**Task:** Output the records below again, precisely as they are written.

**Records shown:**

= Beginning of Section =

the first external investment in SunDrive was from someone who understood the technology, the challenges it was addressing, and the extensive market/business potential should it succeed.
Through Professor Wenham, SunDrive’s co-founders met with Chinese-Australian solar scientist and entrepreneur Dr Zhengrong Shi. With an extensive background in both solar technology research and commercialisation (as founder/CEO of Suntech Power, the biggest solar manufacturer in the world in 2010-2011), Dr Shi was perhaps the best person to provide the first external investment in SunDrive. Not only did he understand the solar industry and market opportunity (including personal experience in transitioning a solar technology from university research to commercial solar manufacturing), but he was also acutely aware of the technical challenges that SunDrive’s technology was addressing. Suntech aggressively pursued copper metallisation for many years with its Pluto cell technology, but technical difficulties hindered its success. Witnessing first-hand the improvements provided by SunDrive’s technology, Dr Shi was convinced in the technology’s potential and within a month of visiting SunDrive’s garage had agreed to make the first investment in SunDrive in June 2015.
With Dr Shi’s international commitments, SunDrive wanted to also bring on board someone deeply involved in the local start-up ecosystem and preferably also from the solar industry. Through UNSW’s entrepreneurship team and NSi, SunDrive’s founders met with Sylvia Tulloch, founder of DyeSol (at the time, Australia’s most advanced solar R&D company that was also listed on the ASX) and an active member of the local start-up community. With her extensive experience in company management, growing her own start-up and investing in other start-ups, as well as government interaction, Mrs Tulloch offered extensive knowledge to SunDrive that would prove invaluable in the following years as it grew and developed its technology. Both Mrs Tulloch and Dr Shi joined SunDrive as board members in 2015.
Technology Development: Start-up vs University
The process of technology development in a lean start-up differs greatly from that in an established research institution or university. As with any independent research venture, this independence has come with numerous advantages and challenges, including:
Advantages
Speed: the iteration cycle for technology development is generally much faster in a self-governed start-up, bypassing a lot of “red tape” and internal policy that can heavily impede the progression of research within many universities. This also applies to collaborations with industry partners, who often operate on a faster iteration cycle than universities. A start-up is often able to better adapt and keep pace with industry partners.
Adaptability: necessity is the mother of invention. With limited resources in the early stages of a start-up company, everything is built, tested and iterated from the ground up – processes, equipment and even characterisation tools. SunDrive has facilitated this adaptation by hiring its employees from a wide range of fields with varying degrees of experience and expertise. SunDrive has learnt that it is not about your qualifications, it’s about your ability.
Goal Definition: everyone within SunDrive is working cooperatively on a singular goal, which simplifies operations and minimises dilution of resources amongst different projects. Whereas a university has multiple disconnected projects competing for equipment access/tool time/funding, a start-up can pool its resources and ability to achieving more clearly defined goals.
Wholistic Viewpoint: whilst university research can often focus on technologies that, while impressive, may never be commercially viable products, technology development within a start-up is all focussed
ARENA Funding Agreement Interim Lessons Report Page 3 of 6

= End of Section =

**Solution to the exercise:**
the first external investment in SunDrive was from someone who understood the technology, the challenges it was addressing, and the extensive market/business potential should it succeed.
Through Professor Wenham, SunDrive’s co-founders met with Chinese-Australian solar scientist and entrepreneur Dr Zhengrong Shi. With an extensive background in both solar technology research and commercialisation (as founder/CEO of Suntech Power, the biggest solar manufacturer in the world in 2010-2011), Dr Shi was perhaps the best person to provide the first external investment in SunDrive. Not only did he understand the solar industry and market opportunity (including personal experience in transitioning a solar technology from university research to commercial solar manufacturing), but he was also acutely aware of the technical challenges that SunDrive’s technology was addressing. Suntech aggressively pursued copper metallisation for many years with its Pluto cell technology, but technical difficulties hindered its success. Witnessing first-hand the improvements provided by SunDrive’s technology, Dr Shi was convinced in the technology’s potential and within a month of visiting SunDrive’s garage had agreed to make the first investment in SunDrive in June 2015.
With Dr Shi’s international commitments, SunDrive wanted to also bring on board someone deeply involved in the local start-up ecosystem and preferably also from the solar industry. Through UNSW’s entrepreneurship team and NSi, SunDrive’s founders met with Sylvia Tulloch, founder of DyeSol (at the time, Australia’s most advanced solar R&D company that was also listed on the ASX) and an active member of the local start-up community. With her extensive experience in company management, growing her own start-up and investing in other start-ups, as well as government interaction, Mrs Tulloch offered extensive knowledge to SunDrive that would prove invaluable in the following years as it grew and developed its technology. Both Mrs Tulloch and Dr Shi joined SunDrive as board members in 2015.
Technology Development: Start-up vs University
The process of technology development in a lean start-up differs greatly from that in an established research institution or university. As with any independent research venture, this independence has come with numerous advantages and challenges, including:
Advantages
Speed: the iteration cycle for technology development is generally much faster in a self-governed start-up, bypassing a lot of “red tape” and internal policy that can heavily impede the progression of research within many universities. This also applies to collaborations with industry partners, who often operate on a faster iteration cycle than universities. A start-up is often able to better adapt and keep pace with industry partners.
Adaptability: necessity is the mother of invention. With limited resources in the early stages of a start-up company, everything is built, tested and iterated from the ground up – processes, equipment and even characterisation tools. SunDrive has facilitated this adaptation by hiring its employees from a wide range of fields with varying degrees of experience and expertise. SunDrive has learnt that it is not about your qualifications, it’s about your ability.
Goal Definition: everyone within SunDrive is working cooperatively on a singular goal, which simplifies operations and minimises dilution of resources amongst different projects. Whereas a university has multiple disconnected projects competing for equipment access/tool time/funding, a start-up can pool its resources and ability to achieving more clearly defined goals.
Wholistic Viewpoint: whilst university research can often focus on technologies that, while impressive, may never be commercially viable products, technology development within a start-up is all focussed
ARENA Funding Agreement Interim Lessons Report Page 3 of 6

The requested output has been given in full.